INSTRUCTIONS FOR THE TASK: How many lines of the entries contain the word "Windows", counting case?

DATA:
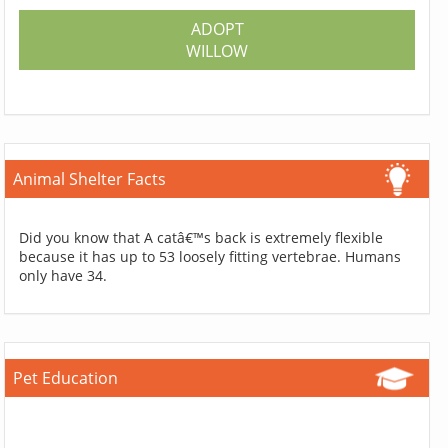
ADOPT
WILLOW
Animal Shelter Facts
Did you know that A catâ€™s back is extremely flexible
because it has up to 53 loosely fitting vertebrae. Humans
only have 34.
Pet Education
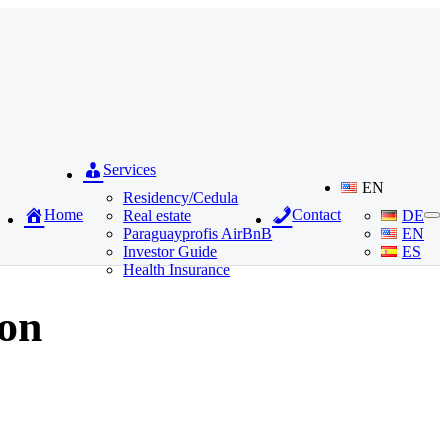
Services
EN
Residency/Cedula
Home
Contact
Real estate
DE
Paraguayprofis AirBnB
EN
Investor Guide
ES
Health Insurance
ion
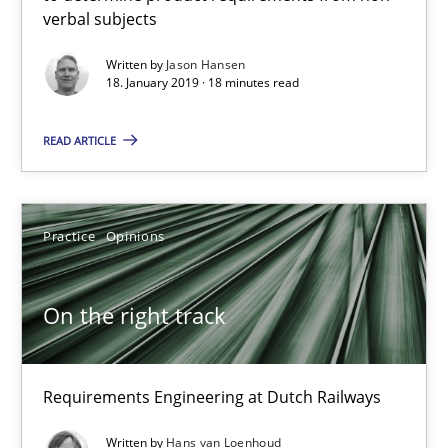
Requirements Engineering at Dutch Railways
verbal subjects
Written by
Jason Hansen
Practice
Opinions
18. January 2019 · 18 minutes read
READ ARTICLE
Hans van Loenhoud
18.12.2018
Practice
Opinions
5 minutes
On the right track
Discover Quality Requirements with the Mini-QAW
Requirements Engineering at Dutch Railways
A short and fun elicitation workshop for Agile teams and archit
Written by
Hans van Loenhoud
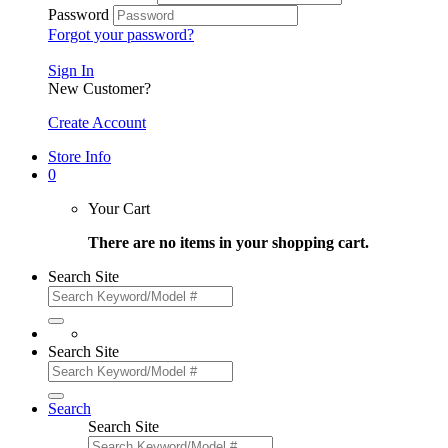
Password
Forgot your password?
Sign In
New Customer?
Create Account
Store Info
0
Your Cart
There are no items in your shopping cart.
Search Site
Search Site
Search
Search Site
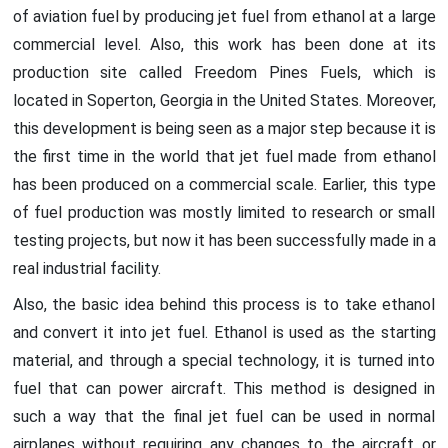
of aviation fuel by producing jet fuel from ethanol at a large
commercial level. Also, this work has been done at its
production site called Freedom Pines Fuels, which is
located in Soperton, Georgia in the United States. Moreover,
this development is being seen as a major step because it is
the first time in the world that jet fuel made from ethanol
has been produced on a commercial scale. Earlier, this type
of fuel production was mostly limited to research or small
testing projects, but now it has been successfully made in a
real industrial facility.
Also, the basic idea behind this process is to take ethanol
and convert it into jet fuel. Ethanol is used as the starting
material, and through a special technology, it is turned into
fuel that can power aircraft. This method is designed in
such a way that the final jet fuel can be used in normal
airplanes without requiring any changes to the aircraft or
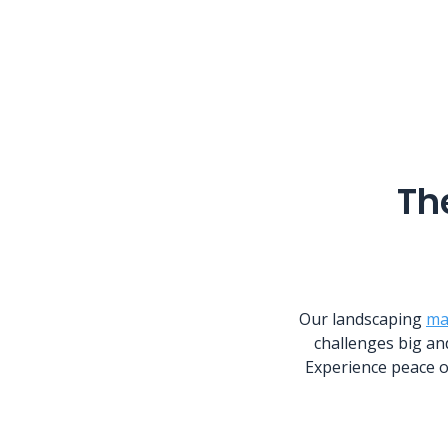
Th
Our landscaping
ma
challenges big an
Experience peace o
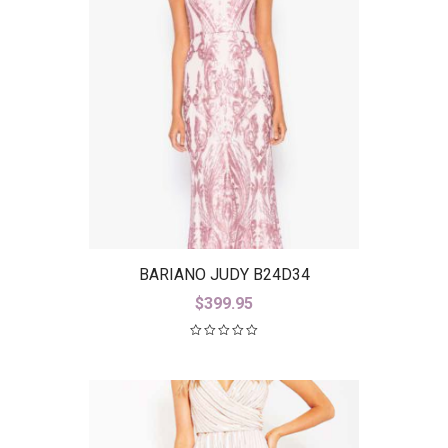
BARIANO JUDY B24D34
$
399.95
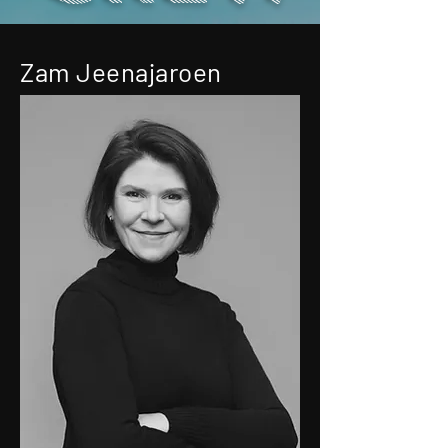
Zam Jeenajaroen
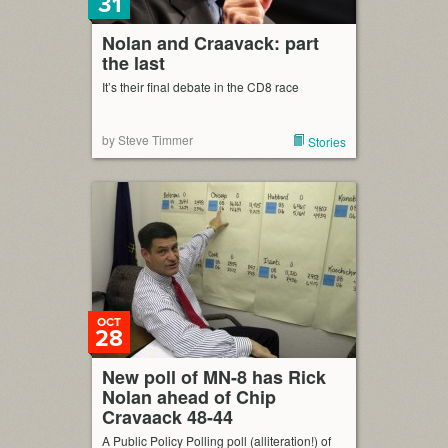
31
Nolan and Craavack: part
the last
It’s their final debate in the CD8 race
by Steve Timmer
Stories
OCT
28
New poll of MN-8 has Rick
Nolan ahead of Chip
Cravaack 48-44
A Public Policy Polling poll (alliteration!) of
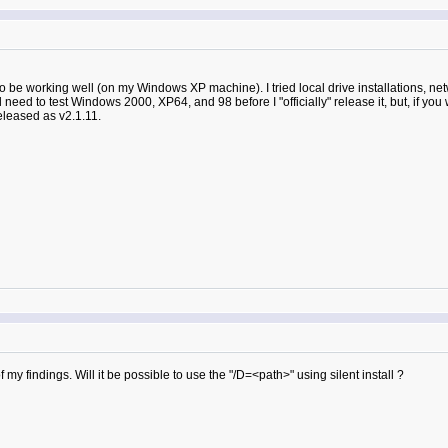
ms to be working well (on my Windows XP machine). I tried local drive installations, 
ll need to test Windows 2000, XP64, and 98 before I "officially" release it, but, if you 
 released as v2.1.11.
of my findings. Will it be possible to use the "/D=<path>" using silent install ?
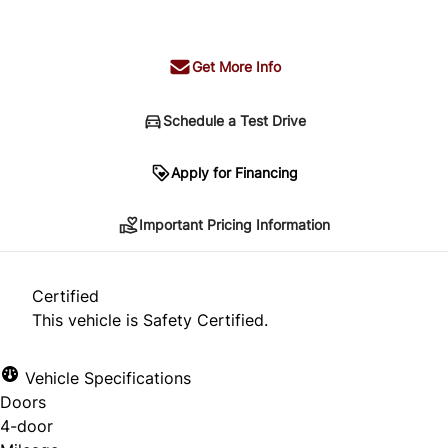
+ tax & lic
Get More Info
Schedule a Test Drive
Important Pricing Information
Apply for Financing
Important Pricing Information
*Price does not include taxes and licensing.
Your payment may be different pending credit
Certified
approval. Ask us for details.
This vehicle is Safety Certified.
Vehicle Specifications
Doors
CLOSE
4-door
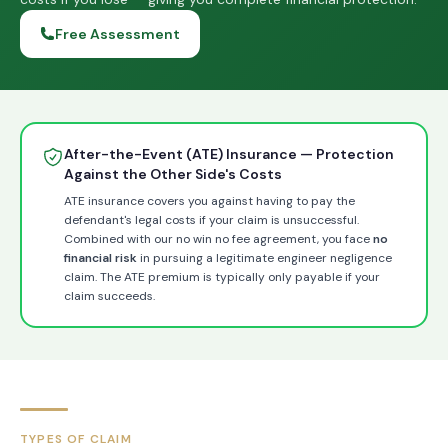
Free Assessment
After-the-Event (ATE) Insurance — Protection
Against the Other Side's Costs
ATE insurance covers you against having to pay the
defendant's legal costs if your claim is unsuccessful.
Combined with our no win no fee agreement, you face
no
financial risk
in pursuing a legitimate engineer negligence
claim. The ATE premium is typically only payable if your
claim succeeds.
TYPES OF CLAIM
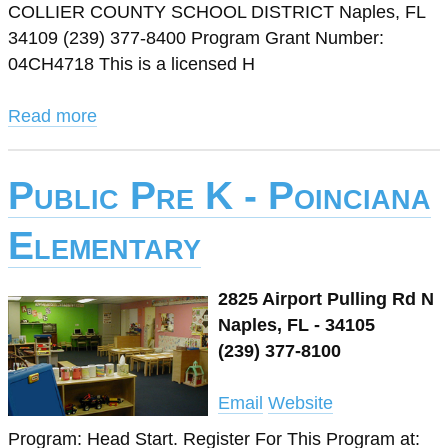
COLLIER COUNTY SCHOOL DISTRICT Naples, FL
34109 (239) 377-8400 Program Grant Number:
04CH4718 This is a licensed H
Read more
Public Pre K - Poinciana
Elementary
2825 Airport Pulling Rd N
Naples, FL - 34105
(239) 377-8100
Email
Website
Program: Head Start. Register For This Program at:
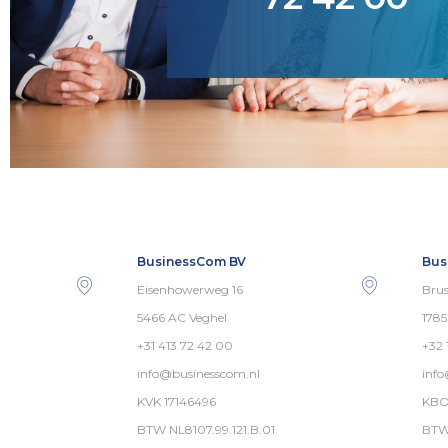
BusinessCom BV
Bus
Eisenhowerweg 16
Brus
5466 AC Veghel
178
+31 413 72 42 00
+32 
info@businesscom.nl
inf
KVK 17146496
KBO
BTW NL8107.99.121.B.01
BTW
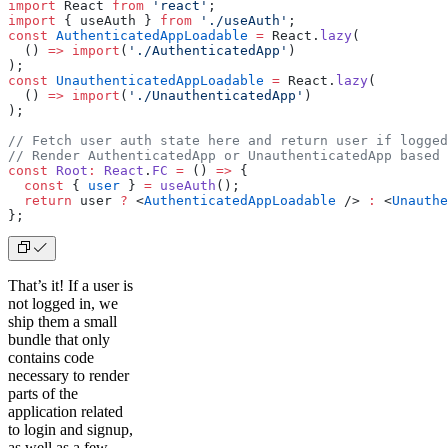
import
 React 
from
 'react'
;
import
 { useAuth } 
from
 './useAuth'
;
const
 AuthenticatedAppLoadable
 =
 React.
lazy
(
  () 
=>
 import
(
'./AuthenticatedApp'
)
);
const
 UnauthenticatedAppLoadable
 =
 React.
lazy
(
  () 
=>
 import
(
'./UnauthenticatedApp'
)
);
// Fetch user auth state here and return user if logged
// Render AuthenticatedApp or UnauthenticatedApp based 
const
 Root
:
 React
.
FC
 =
 () 
=>
 {
  const
 { 
user
 } 
=
 useAuth
();
  return
 user 
?
 <
AuthenticatedAppLoadable
 />
 :
 <
Unauthe
};
That’s it! If a user is
not logged in, we
ship them a small
bundle that only
contains code
necessary to render
parts of the
application related
to login and signup,
as well as a few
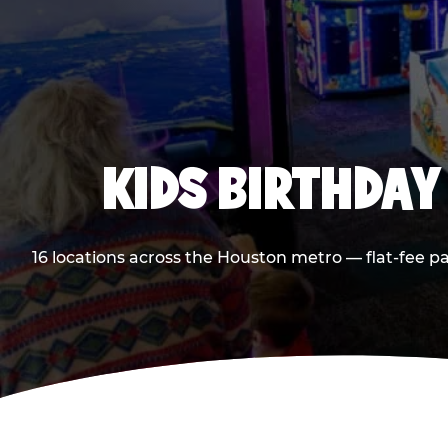
KIDS BIRTHDAY
16 locations across the Houston metro — flat-fee p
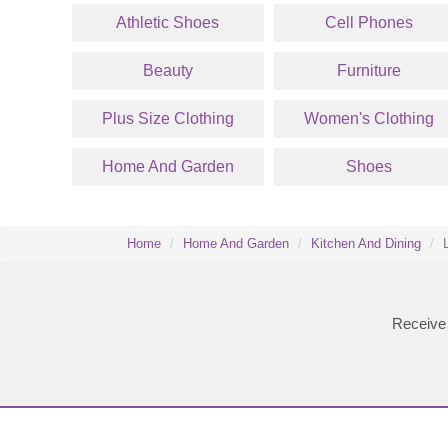
Athletic Shoes
Cell Phones
Beauty
Furniture
Plus Size Clothing
Women's Clothing
Home And Garden
Shoes
Home
Home And Garden
Kitchen And Dining
Receive 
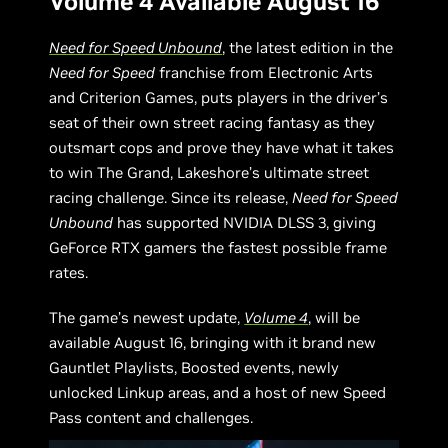
Volume 4 Available August 16
Need for Speed Unbound
, the latest edition in the
Need for Speed
franchise from Electronic Arts
and Criterion Games, puts players in the driver’s
seat of their own street racing fantasy as they
outsmart cops and prove they have what it takes
to win The Grand, Lakeshore’s ultimate street
racing challenge. Since its release,
Need for Speed
Unbound
has supported NVIDIA DLSS 3, giving
GeForce RTX gamers the fastest possible frame
rates.
The game’s newest update,
Volume 4
, will be
available August 16, bringing with it brand new
Gauntlet Playlists, Boosted events, newly
unlocked Linkup areas, and a host of new Speed
Pass content and challenges.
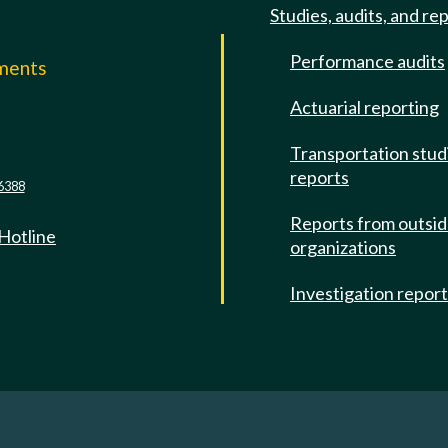
Studies, audits, and re
Performance audits
mments
Actuarial reporting
e
Transportation stud
reports
6388
Reports from outsi
 Hotline
organizations
Investigation repor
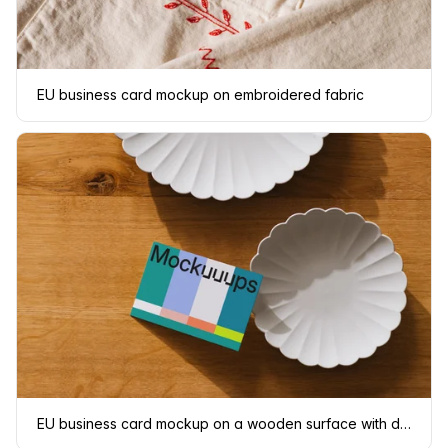
EU business card mockup on embroidered fabric
EU business card mockup on a wooden surface with dishes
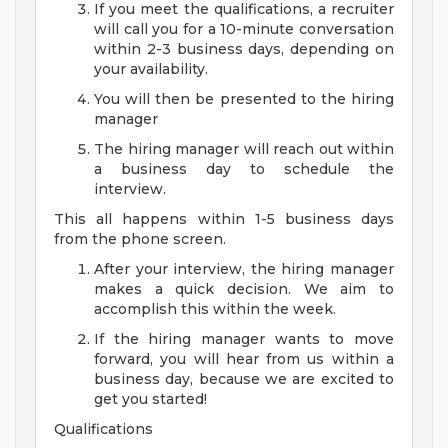
If you meet the qualifications, a recruiter
will call you for a 10-minute conversation
within 2-3 business days, depending on
your availability.
You will then be presented to the hiring
manager
The hiring manager will reach out within
a business day to schedule the
interview.
This all happens within 1-5 business days
from the phone screen.
After your interview, the hiring manager
makes a quick decision. We aim to
accomplish this within the week.
If the hiring manager wants to move
forward, you will hear from us within a
business day, because we are excited to
get you started!
Qualifications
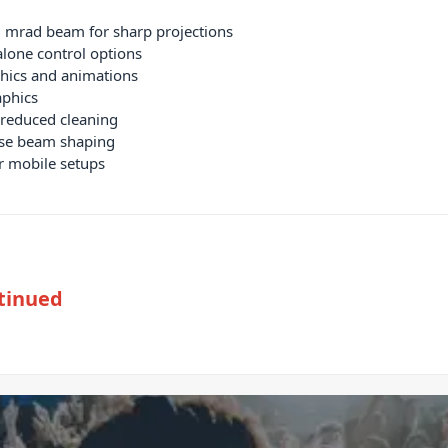
mrad beam for sharp projections
lone control options
phics and animations
aphics
 reduced cleaning
ise beam shaping
or mobile setups
tinued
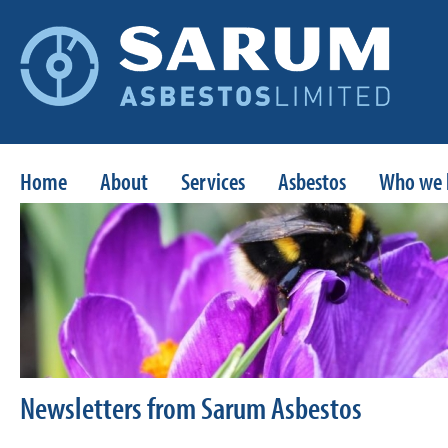
Home
About
Services
Asbestos
Who we 
Newsletters from Sarum Asbestos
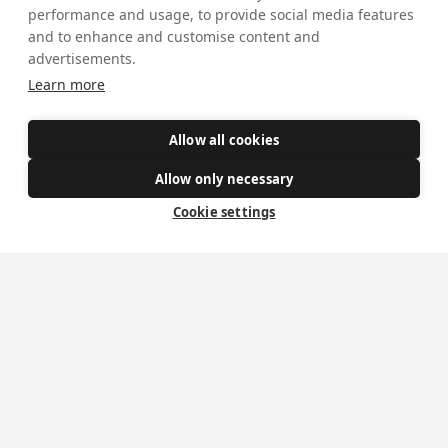
Safe Spaces
performance and usage, to provide social media features
and to enhance and customise content and
advertisements.
Get Involved
Learn more
How to become a Catholic
Allow all cookies
Exploring your vocation
Allow only necessary
The Oratorians
Cookie settings
The Sacraments
Contact Us
Where we are
St Wilfrid's Church
St Joseph's Church
St Margaret Clitherow's Shrine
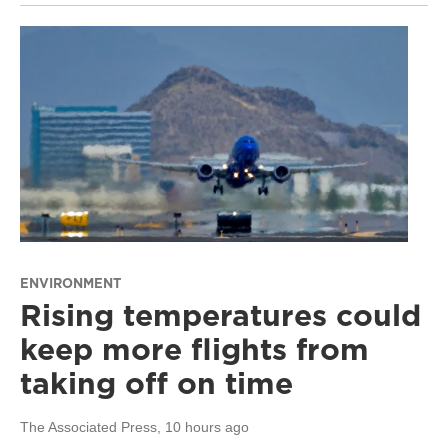
ENVIRONMENT
Rising temperatures could
keep more flights from
taking off on time
The Associated Press
, 10 hours ago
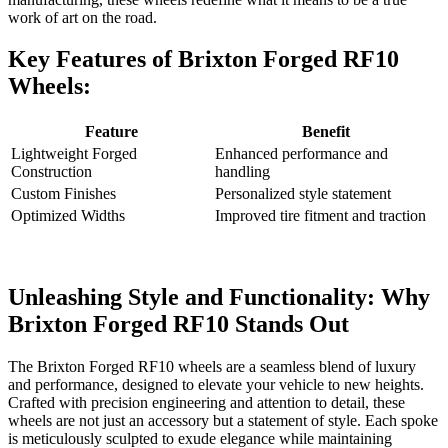
⁣work of art on ‌the road.⁣
Key Features‌ of Brixton Forged RF10​
Wheels:
Feature
Benefit
Lightweight Forged
Enhanced ​performance and
Construction
handling
Custom Finishes
Personalized style statement
Optimized Widths
Improved tire fitment and ⁢traction
Unleashing Style and Functionality: ​Why
Brixton Forged​ RF10 Stands Out
The Brixton Forged RF10 wheels are a seamless blend of luxury
and performance, designed to‌ elevate your vehicle to‌ new heights.⁢
Crafted with precision⁣ engineering‌ and attention to detail, these
wheels are not ⁣just an accessory​ but a statement of style. Each⁤ spoke
is meticulously⁣ sculpted to exude elegance while maintaining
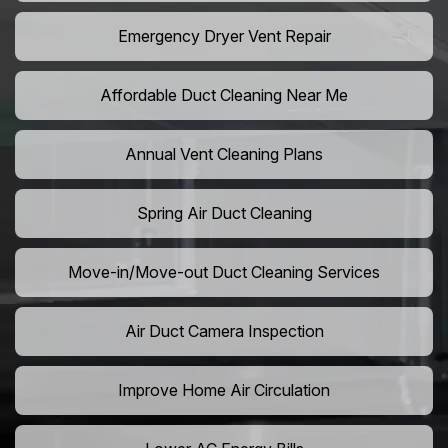
Emergency Dryer Vent Repair
Affordable Duct Cleaning Near Me
Annual Vent Cleaning Plans
Spring Air Duct Cleaning
Move-in/Move-out Duct Cleaning Services
Air Duct Camera Inspection
Improve Home Air Circulation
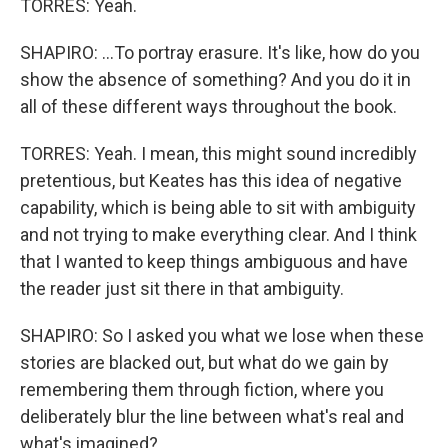
TORRES: Yeah.
SHAPIRO: ...To portray erasure. It's like, how do you
show the absence of something? And you do it in
all of these different ways throughout the book.
TORRES: Yeah. I mean, this might sound incredibly
pretentious, but Keates has this idea of negative
capability, which is being able to sit with ambiguity
and not trying to make everything clear. And I think
that I wanted to keep things ambiguous and have
the reader just sit there in that ambiguity.
SHAPIRO: So I asked you what we lose when these
stories are blacked out, but what do we gain by
remembering them through fiction, where you
deliberately blur the line between what's real and
what's imagined?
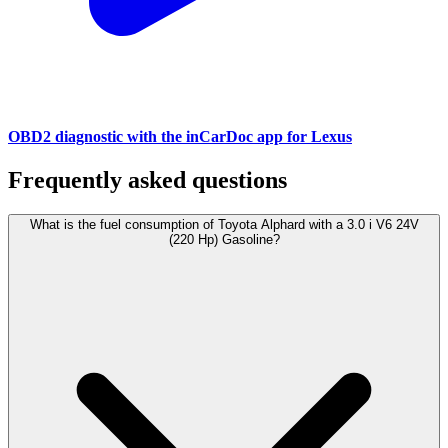
OBD2 diagnostic with the inCarDoc app for Lexus
Frequently asked questions
What is the fuel consumption of Toyota Alphard with a 3.0 i V6 24V
(220 Hp) Gasoline?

RESPONSE: 2